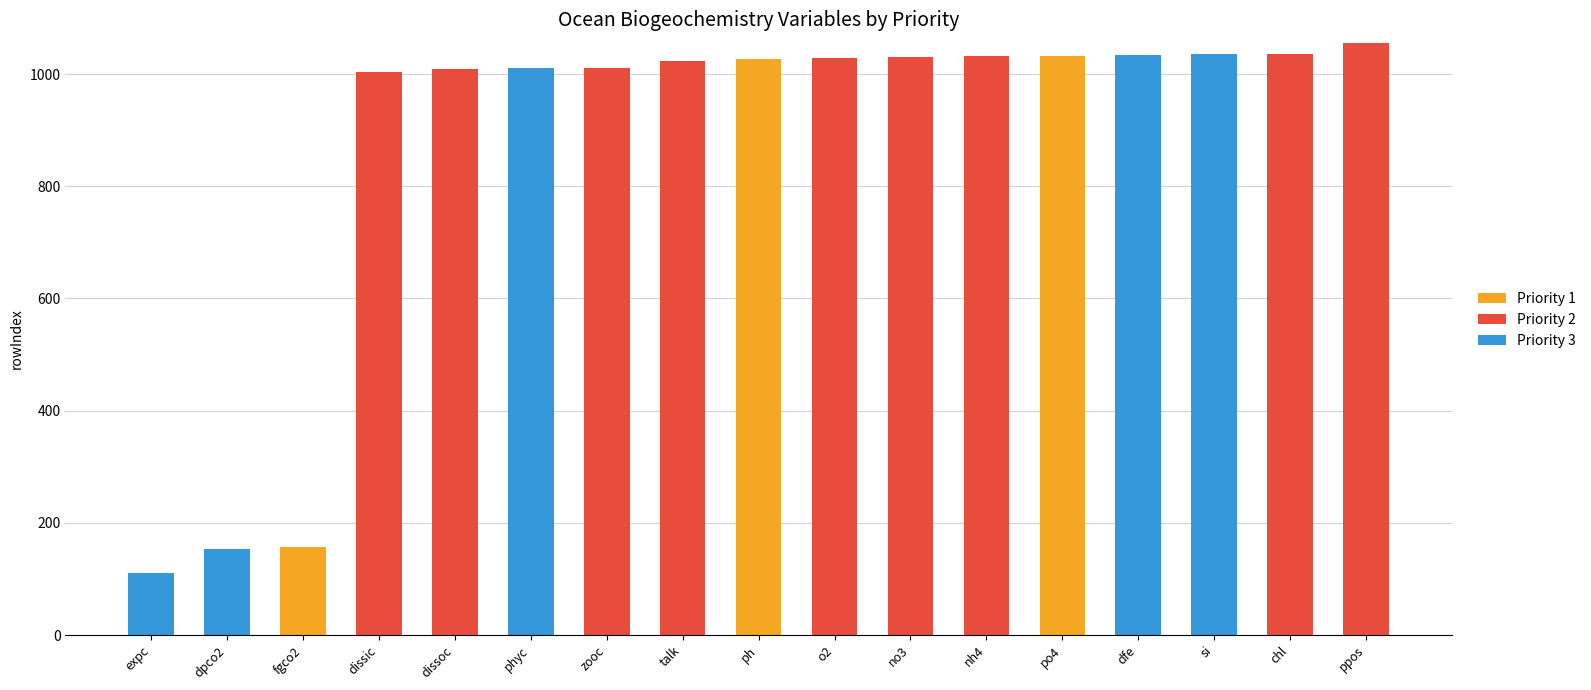

What is the total value across all series at dissoc?

1009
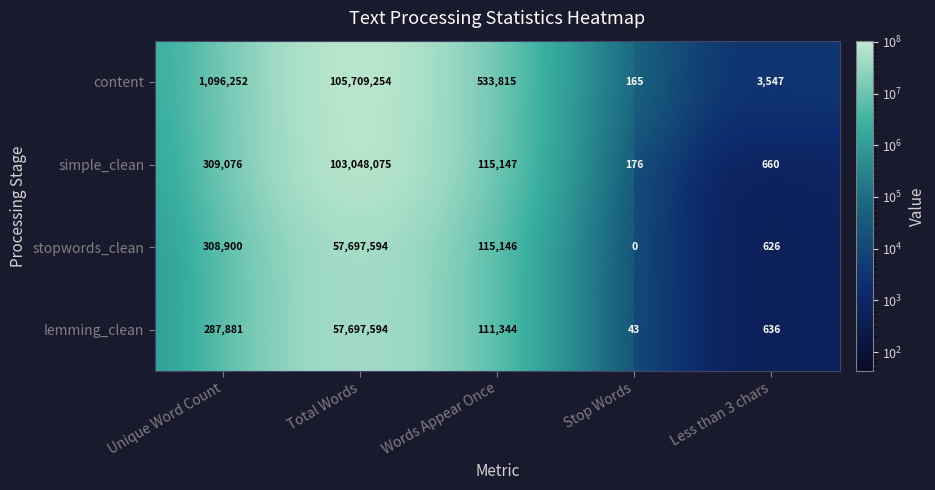

What is the greatest value displayed?

105709254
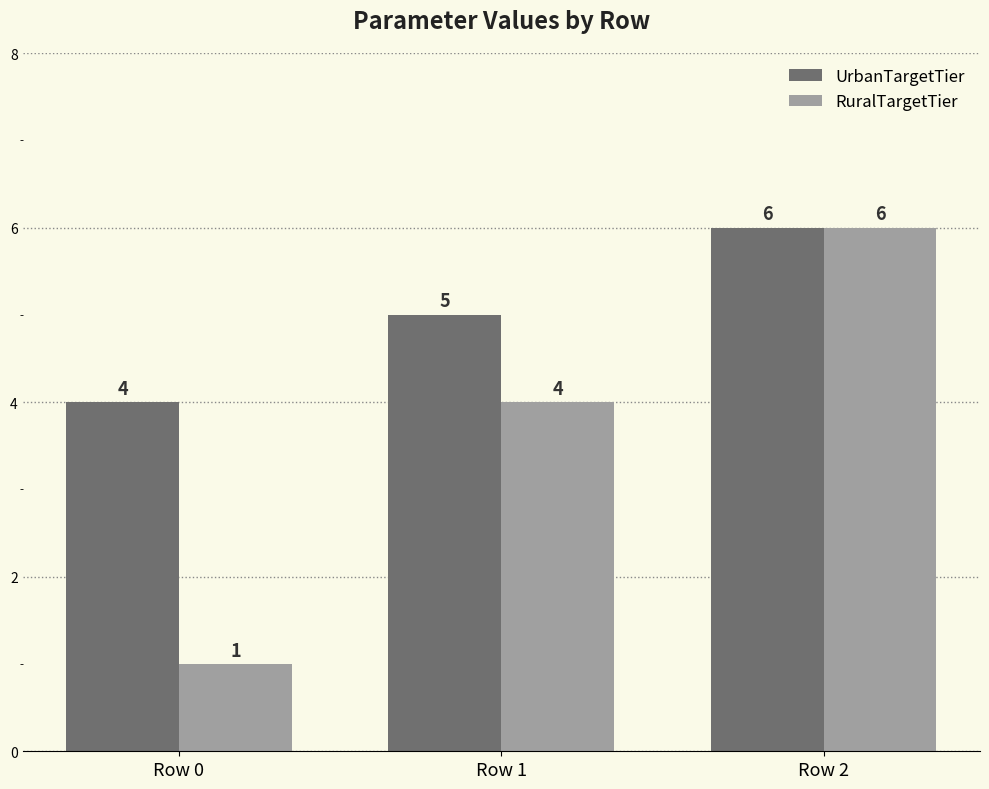

What is the total value across all series at Row 0?

5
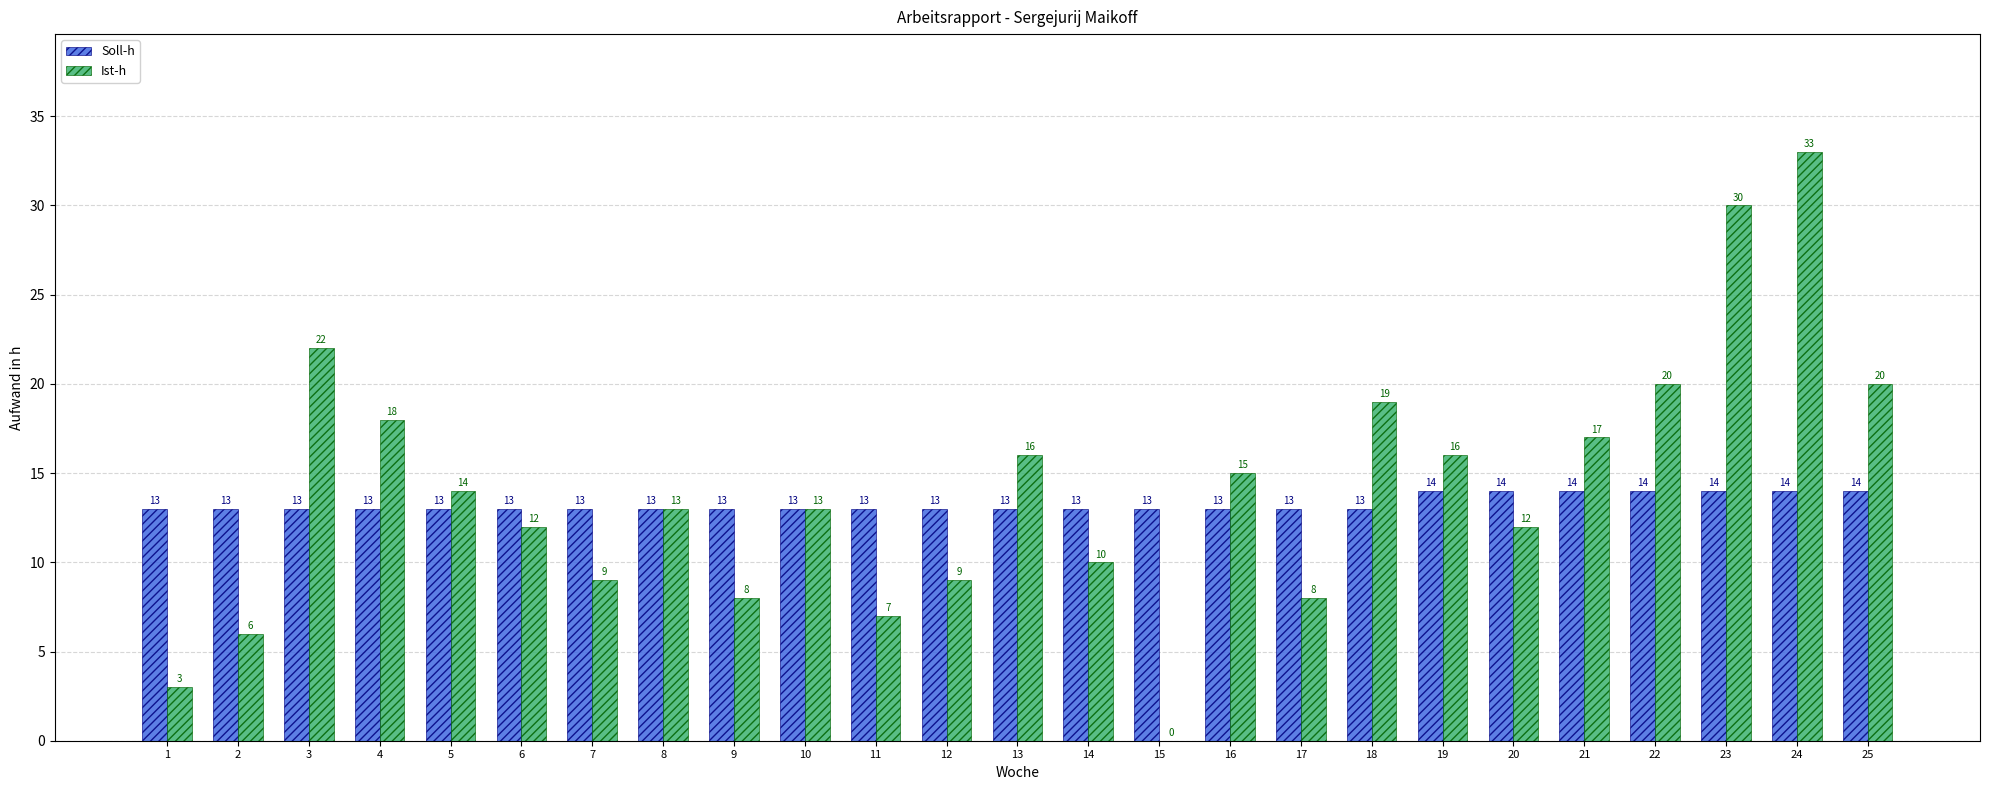

Are the bars grouped side by side (vs. stacked)?

Yes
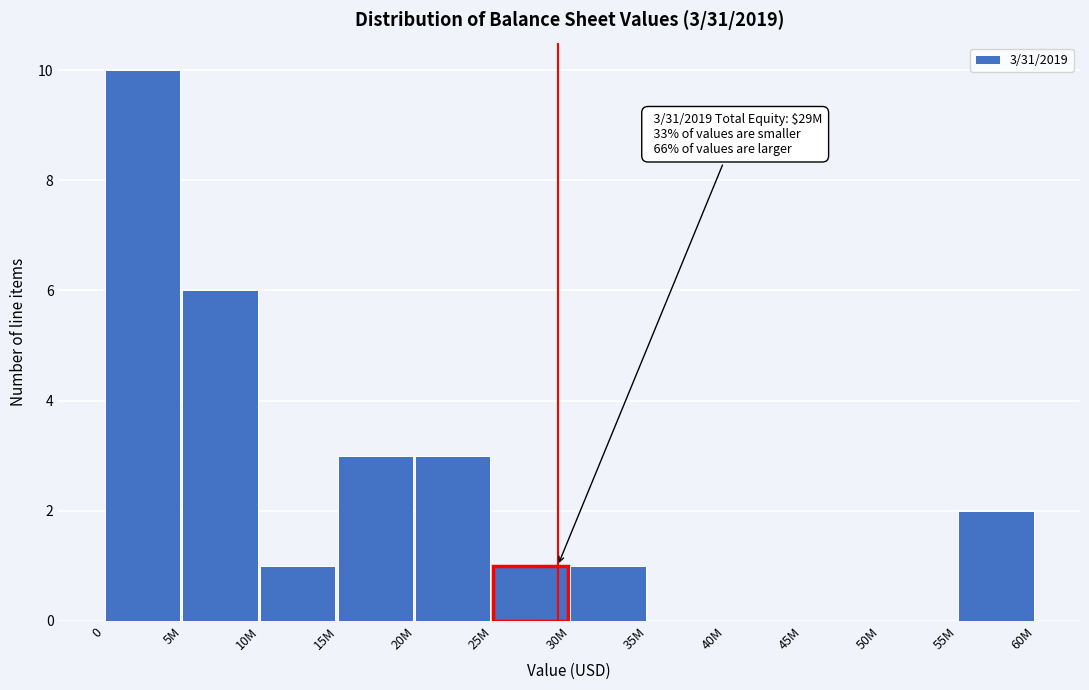

Reading left to right, transcribe all the data shown in this chart.

0=10	5M=6	10M=1	15M=3	20M=3	25M=1	30M=1	35M=0	40M=0	45M=0	50M=0	55M=2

--

YOUR TASK: Collect every line in the records above that contains the word "series", and reproduce each of those lines without alteration.

RESPONSE TO THIS TASK:
What is the total value across all series at dissoc?
What is the total value across all series at Row 0?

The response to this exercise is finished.